In 1901, Tulsa County’s first successful well struck oil at Red Fork, just across the Arkansas River from the city. Though it produced less than 10 barrels per day, this event made national headlines that began an unstoppable rush of speculators, the likes of which had not been seen since the California Gold Rush of 1848.
But it was the discovery well drilled in the Glenn Pool on November of 1905, 12 miles southwest of town, that secured Tulsa’s right to call itself Oil Capital of the World. The Glenn Pool field was the first of several strikes in Oklahoma that would shape the future of the city and the state for the next several decades.
By the time Oklahoma became America’s 46th state in 1907, more than 100 oil companies were operating in the Glenn Pool oilfield alone.
THE CENTERPIECE OF A VIBRANT INDUSTRY
Tulsa quickly became the undisputed economic and cultural beneficiary of the state’s newest industry. Many international petroleum associations and geological societies chose Tulsa as their headquarters. In 1923, Tulsa hosted the first International Petroleum Exposition, which eventually became the world’s largest trade show. The 75-foot Golden Driller still proudly stands as the symbol of the industry that put Tulsa and Oklahoma on the map.

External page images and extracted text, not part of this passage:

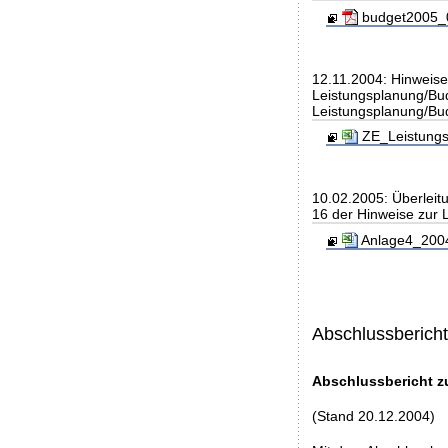
budget2005_0
12.11.2004: Hinweise
Leistungsplanung/Bud
Leistungsplanung/Bu
ZE_Leistungs
10.02.2005: Überlei
16 der Hinweise zur 
Anlage4_2004
Abschlussberich
Abschlussbericht z
(Stand 20.12.2004)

THE GRAND RESIDENCES OF TULSA’S OIL MAGNATES
Prominent oilmen such as J. Paul Getty, William G. Skelly, James A. Chapman, Waite Phillips, Harry Sinclair, William K. Warren and many others got their start at Glenn Pool. For years, these men and their fortunes were inextricably tied to Tulsa. Drive through midtown and you will see numerous grand homes built by the city’s oil tycoons in the early twentieth century.
The Skelly Mansion was the home of oilman William G. Skelly. It was placed on the National Register of Historic Places in 1978. Just a mile west is Harwelden, built by oilman Earl Palmer Harwell and his wife Mary in the mid-1920s. The home is notable as the city’s only example of collegiate gothic English Tudor architecture.
One of the most successful oilmen of the period, Waite Phillips, and his wife Genevieve built Philbrook, a lavish, Italianate Villa in Midtown Tulsa. In 1938, they donated the structure and grounds to the city as a museum.
Another prominent Tulsa oilman, Thomas Gilcrease, amassed one of the nation’s most extensive collections of art of the American West. Visitors can see it proudly displayed at the Gilcrease Museum.
THE SKYLINE THAT OIL & NATURAL GAS BUILT
The oil boom generated incalculable prosperity for Tulsa that remains evident to this day. Some of the nation’s most beautiful examples of Art Deco architecture grace the skyline, along with the city’s most prominent modern structures.
The BOK Tower, formerly One Williams Center, remains Tulsa’s tallest building. The Williams company, much like Tulsa itself, has long since diversified its operations in order to adapt to changing times. To accommodate an increasingly digitally-based future, fiber optic cables were ran through decommissioned pipelines, which greatly assisted the modern telecommunications industry.
A LEGACY OF GIVING BACK
The names of Tulsa’s original oilmen and their descendants can be found on medical complexes, libraries, university buildings and public parks throughout the city and the surrounding area. Their fortunes have become foundations that will continue to benefit Tulsans for many generations to come.
A PROUD PAST LEADING TO A BRIGHT FUTURE
Oil and natural gas continues to play a significant role in Tulsa’s economy. Williams, ONEOK, Helmerich & Payne, and many other petroleum companies remain headquartered in Tulsa, close to their roots. The lasting impact of Tulsa’s oilmen on the thriving city where it all began more than a century ago cannot be overstated.